‘We’re not there looking for fish’: RCMP dive team practice on Vancouver Island

Divers from across B.C. are in the Comox Valley to practise swift water rescue

With a variety of facilities and terrain available, members the “E” Division (B.C.) RCMP Underwater Recovery Team are in the Comox Valley for week-long training and recertification.

Eleven divers and one instructor from across the province are in the area to practise swift water rescue and recovery techniques, explained Sgt. Steve Pebernat.

The divers are staying at HMCS Quadra while they train and he noted diving for the URT differs significantly from recreational diving.

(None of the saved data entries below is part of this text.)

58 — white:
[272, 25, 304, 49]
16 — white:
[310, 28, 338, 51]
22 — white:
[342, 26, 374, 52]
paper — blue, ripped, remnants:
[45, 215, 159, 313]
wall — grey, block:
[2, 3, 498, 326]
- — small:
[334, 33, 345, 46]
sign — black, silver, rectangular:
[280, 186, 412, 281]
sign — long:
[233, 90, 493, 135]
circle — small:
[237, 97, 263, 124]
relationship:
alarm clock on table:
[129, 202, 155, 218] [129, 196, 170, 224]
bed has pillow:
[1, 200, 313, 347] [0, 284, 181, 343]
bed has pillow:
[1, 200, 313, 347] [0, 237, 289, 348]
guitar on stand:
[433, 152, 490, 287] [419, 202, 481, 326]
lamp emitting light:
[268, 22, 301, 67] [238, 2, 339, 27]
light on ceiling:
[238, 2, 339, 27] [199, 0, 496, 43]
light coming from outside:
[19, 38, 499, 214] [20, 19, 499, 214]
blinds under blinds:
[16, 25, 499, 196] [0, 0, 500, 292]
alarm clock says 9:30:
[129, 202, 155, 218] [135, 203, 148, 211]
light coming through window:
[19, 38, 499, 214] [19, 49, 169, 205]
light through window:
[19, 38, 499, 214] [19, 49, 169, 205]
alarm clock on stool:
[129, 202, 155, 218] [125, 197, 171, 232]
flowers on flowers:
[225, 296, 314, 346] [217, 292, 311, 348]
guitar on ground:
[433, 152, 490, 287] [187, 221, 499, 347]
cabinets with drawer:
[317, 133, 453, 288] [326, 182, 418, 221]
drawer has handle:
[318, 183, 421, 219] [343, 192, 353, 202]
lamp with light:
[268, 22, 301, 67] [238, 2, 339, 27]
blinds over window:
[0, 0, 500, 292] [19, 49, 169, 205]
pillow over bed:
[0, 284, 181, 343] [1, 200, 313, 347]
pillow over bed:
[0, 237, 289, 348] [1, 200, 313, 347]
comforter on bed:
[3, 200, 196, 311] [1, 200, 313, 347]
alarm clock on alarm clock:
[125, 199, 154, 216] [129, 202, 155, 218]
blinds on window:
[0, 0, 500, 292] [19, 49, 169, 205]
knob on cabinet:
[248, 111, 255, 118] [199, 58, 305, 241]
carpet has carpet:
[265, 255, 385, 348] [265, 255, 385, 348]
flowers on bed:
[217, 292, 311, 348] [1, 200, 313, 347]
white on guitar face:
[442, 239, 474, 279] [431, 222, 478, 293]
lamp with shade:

“It’s task-oriented underwater – we’re not there looking for fish. We want them to be comfortable in an underwater environment and then be able to perform the tasks as well.”

Pebernat said in order to join the URT, a member has to be a part of the RCMP for about one year, have an interest in scuba diving and have 25 hours of bottom time (which they can accumulate while practicing).

Last year, the team had 95 calls for service for the entire province.

“We have over 20 active members on the dive team right now and those members can travel throughout the province,” he noted. RCMP members are part-time divers while maintaining full-time jobs such as general duty or traffic section within the RCMP.

When a dive call comes in, a page will be sent out to see who is available, and depending on the location, the organization will try and get divers from the closest geographical area to muster a team. The team consists of three to five divers, depending on the call.

“Most police offers want to serve the community, and divers want to be able to perform tasks to help the community to bring closure to a tragic circumstance. A lot of reasons divers are on the team is to provide that service. Some people coach hockey, some people do Girl Guides, we just chose to be on the dive team to provide that extra service to the community,” Pebernat explained.

Corp. Steve Wells with the National Underwater Recovery Centre in Nanaimo said the Puntledge River is an excellent practice area for swift water training.

“We are quite often called to rivers around the province of B.C. to conduct recovery operations, and to do swift water safety for other members who may be working in and around the water.”

While the opportunity to join the URT is done on a volunteer basis, Wells explained it provides members a good opportunity to challenge themselves and to perform a task and obtain training not many people get to do.

“You get to spend a day our here doing river skills, you get to do dives, open ocean off the police boat and the patrol boat. It’s a nice variety and it gives you a chance to get away from the office and do something different.”